If you consider yourself a good money manager, you, probably, already have a certain percentage of your monthly earnings put aside for savings. If you don’t have one, than either do it at once, or don’t consider yourself a good money manager. You can never be sure if there is or isn’t an emergency just around the corner, waiting to bust your next big move on the stock market, so it is advised that you have an emergency savings fund for such moments. And they will happen, eventually. Saving money in a typical bank account comes with disappointingly low interest rates, though.
A nice way to go can be investing in a financial product. With it, your initial investment can bring a significant profit over a certain period of time, but it comes with a risk. And also, the higher the risk, the more profit you get. There are three types of investing, which all have their up and downsides.
If you are new to the world of investments there are a few fundamentals you should be aware of. For starters, there are three types of investing that you can use, and those are:
Active investing is exactly as the name suggests – active. It requires you to take on the full set of responsibilities, considering the particular investment in question. For example, you chose to put your money on stocks. Since this is a kind of active investing, you would have to decide on the timing of the acquirement and potential selling of the shares, you would have to do the extensive market analysis and deal with all the tasks related to handling this type of project. Other examples of active investing are shares, futures, options, currency trading, property trading as well as buy-and-hold share portfolio building.
Passive investing is the exact opposite of active investing, and that means that it involves handing over the very tasks we talked about, to other people. Needless to say, if you decide on investing passively, you should get hold of trusted people with expertise. These people are also called investment managers, and they, probably, already have some knowledge about the stock market and the ways it works. When you hand over the rights to direct your funds to such a person, they gain the right to make crucial decisions concerning where and when they will invest your money. Another type of passive investing is “index funds”.
In comparison to simply buying and selling stocks, index funds involve simply buying a particular index in the market. If you, for example, bought the A1 index, your fund will imitate the given index’s performance thus giving you ownership over the same stocks it has.
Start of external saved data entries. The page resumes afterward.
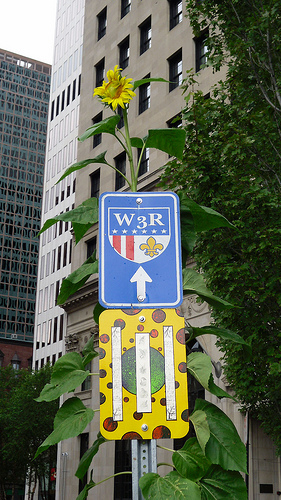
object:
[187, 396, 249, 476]
leaf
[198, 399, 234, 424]
edge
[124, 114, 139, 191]
stalk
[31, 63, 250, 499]
plant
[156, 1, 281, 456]
tree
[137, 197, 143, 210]
bolt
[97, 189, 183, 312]
sign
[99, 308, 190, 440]
sign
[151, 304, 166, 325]
circles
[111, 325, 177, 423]
stripes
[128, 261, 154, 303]
arrow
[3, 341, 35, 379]
bricks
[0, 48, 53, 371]
building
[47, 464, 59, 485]
sign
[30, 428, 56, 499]
window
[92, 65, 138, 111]
flower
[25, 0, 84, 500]
building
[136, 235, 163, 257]
fur de les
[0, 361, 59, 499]
tree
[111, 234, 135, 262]
flag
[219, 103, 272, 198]
leaves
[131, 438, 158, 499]
pole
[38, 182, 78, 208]
window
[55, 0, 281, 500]
building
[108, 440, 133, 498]
door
This approach does not need a deeper insight when it comes to the stock market, or index funds, or any other investment options and that is why many beginners in the investment word go for it. Savings accounts, property trusts, mutual funds and government bonds are the other examples of passive investing.
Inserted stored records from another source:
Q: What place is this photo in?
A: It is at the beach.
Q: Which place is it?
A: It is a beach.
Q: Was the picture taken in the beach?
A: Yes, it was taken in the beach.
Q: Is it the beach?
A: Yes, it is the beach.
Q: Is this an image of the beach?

Those who think they have become experts in this type of investment products, or at least advanced enough, can move on to creative investing. What this means is that you take a kind of a freestyle way of investing. Value investing is one example of this kind, since it involves buying a seemingly worthless piece of junk and investing it to perfection. Property development, renovation, new product development or marketing are also examples of creative investments. Note that this is some advanced stuff, and not only does it require professionals doing it, but it also has a high risk rate to it. However, it can lead to very prosperous results.
To minimize this particular, but also any other risk, and concerning any of the three given options, it is important to know the ins and outs before you give your money away. Not knowing these details can make you waste precious capital. Also, impulsive shopping may sometimes (and that’s far-fetched, too) work when you buy clothes, but when it comes to investing money, everything works with a few more strings attached. Any and all investments can prove equally prosperous as they can prove fatal.